§ **Tugas yang Diminta**:
Ketik ulang bagian teks tentang ancaman tambang di NTB, mulai dari "Oleh: Rusdiansyah (Advocate" dan terus hingga "kilauan hampa.".
----- Kutipan Terpilih
Nusa Tenggara Barat (NTB) kini berada di titik kritis. Di satu sisi, provinsi ini kaya potensi sumber daya yang bisa menjadi lumbung kehidupan bagi masyarakatnya. Di sisi lain, ancaman eksploitasi berlebihan berisiko mengubah wilayah yang subur dan produktif menjadi kuburan masa depan. Setiap kebijakan pembangunan, investasi, maupun industrialisasi harus dilihat melalui kacamata keberlanjutan, agar NTB tidak hanya menikmati hasil hari ini, tapi juga menjamin kehidupan generasi mendatang.
Oleh: Rusdiansyah (Advocate dan Legal Consultant)
Nusa Tenggara Barat (NTB) hari ini sedang berdiri di persimpangan takdir. Ia seperti seorang ibu yang tengah diuji, apakah akan tetap setia merawat anak-anaknya dengan memberi pangan dari rahim bumi yang subur, atau tergoda menjual tubuhnya untuk sesaat demi
kilauan hampa.
Sejak dahulu, NTB dikenal sebagai tanah yang melahirkan kehidupan. Dari tanahnya tumbuh jagung yang kokoh di bawah terik matahari, dari padangnya lahir sapi-sapi gemuk yang menyuplai daging ke nusantara, dari lautnya nelayan menggantungkan hidup pada ikan yang tak pernah habis diceritakan. Sawahnya adalah denyut nadi rakyat, ladangnya adalah nafas panjang bangsa.
Namun bayangan lain terus mengintai. Lubang-lubang tambang dengan janji kemakmuran singkat hadir sebagai fatamorgana. Seolah-olah memberi kehidupan, padahal sesungguhnya
hanya merenggut masa depan.
Pertanyaan itu pun menggema di setiap hati, apakah kita rela menukar nafas panjang peradaban dengan sesak nafas tambang yang berumur pendek?
Dalam kajian ekologi politik, sumber daya alam bukan hanya soal teknis eksploitasi, tetapi juga soal relasi kuasa. Robbins (2012) menegaskan, perampasan tanah rakyat kerap terjadi melalui instrumen kebijakan yang secara formal berlabel rakyat, namun secara substantif
dikuasai oleh modal.
Fenomena IPR di NTB mencerminkan hal ini. Instrumen yang seharusnya menjadi jalan kedaulatan rakyat, justru berubah wajah karena biaya pengelolaan miliaran memaksa koperasi mencari investor. Dalam istilah David Harvey (2005), inilah accumulation by dispossession yaitu akumulasi modal yang lahir dari perampasan akses masyarakat.
Apakah kita masih bisa menyebutnya tambang rakyat, ketika modal, alat, dan keuntungan dikuasai oleh investor, sementara rakyat hanya menjadi buruh kasar tanpa keterampilan? Ulrich Beck (1992) dalam Risk Society mengingatkan bahwa modernitas membawa risiko baru yang bersifat sistematis. Tambang meski berlabel rakyat menyimpan risiko buatan sungai yang tercemar bahan kimia berbahaya, sawah kehilangan air, hutan gundul, pesisir sekarat. Risiko ini tidak hanya mengancam saat ini, tetapi akan diwariskan lintas generasi.
----------
----- Daftar Data
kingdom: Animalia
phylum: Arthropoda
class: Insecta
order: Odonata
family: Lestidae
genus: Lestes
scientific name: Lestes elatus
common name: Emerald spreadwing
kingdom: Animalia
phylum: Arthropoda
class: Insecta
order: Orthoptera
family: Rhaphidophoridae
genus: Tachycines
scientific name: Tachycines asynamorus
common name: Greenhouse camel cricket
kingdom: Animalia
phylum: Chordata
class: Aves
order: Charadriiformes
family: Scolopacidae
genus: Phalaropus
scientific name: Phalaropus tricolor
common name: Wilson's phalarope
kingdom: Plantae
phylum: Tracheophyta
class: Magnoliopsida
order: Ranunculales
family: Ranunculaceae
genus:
----------
§ **Jawaban Latihan**:
Oleh: Rusdiansyah (Advocate dan Legal Consultant)
Nusa Tenggara Barat (NTB) hari ini sedang berdiri di persimpangan takdir. Ia seperti seorang ibu yang tengah diuji, apakah akan tetap setia merawat anak-anaknya dengan memberi pangan dari rahim bumi yang subur, atau tergoda menjual tubuhnya untuk sesaat demi
kilauan hampa.